GIVEN DATA.
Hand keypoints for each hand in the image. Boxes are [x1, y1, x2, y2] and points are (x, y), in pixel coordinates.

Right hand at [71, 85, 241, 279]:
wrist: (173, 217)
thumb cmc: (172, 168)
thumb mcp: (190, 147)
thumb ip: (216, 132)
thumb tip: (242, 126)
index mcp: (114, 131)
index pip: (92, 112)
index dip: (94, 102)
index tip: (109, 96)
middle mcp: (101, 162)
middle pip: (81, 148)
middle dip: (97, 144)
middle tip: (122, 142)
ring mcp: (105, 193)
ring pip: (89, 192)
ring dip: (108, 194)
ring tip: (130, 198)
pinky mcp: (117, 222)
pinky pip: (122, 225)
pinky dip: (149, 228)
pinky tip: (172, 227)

WHAT IS EXPECTED.
All of the material should be set down exactly as it reads.

SOLUTION TO THE PROBLEM.
Hand keypoints for each hand in the image. Boxes are [x1, y1, x2, y2] and points are (x, y), in pixel coordinates.

Right hand at [71, 85, 241, 279]:
wrist: (173, 217)
thumb cmc: (172, 168)
thumb mcp: (190, 147)
thumb ip: (216, 132)
thumb tip: (242, 126)
index mcp: (114, 131)
index pip: (92, 112)
index dip: (94, 102)
index tip: (109, 96)
middle mcp: (101, 162)
middle pip: (81, 148)
middle dip: (97, 144)
middle tip: (122, 142)
ring mcp: (105, 193)
ring pip: (89, 192)
ring dip: (108, 194)
ring tip: (130, 198)
pinky mcp: (117, 222)
pinky pip: (122, 225)
pinky dip: (149, 228)
pinky tip: (172, 227)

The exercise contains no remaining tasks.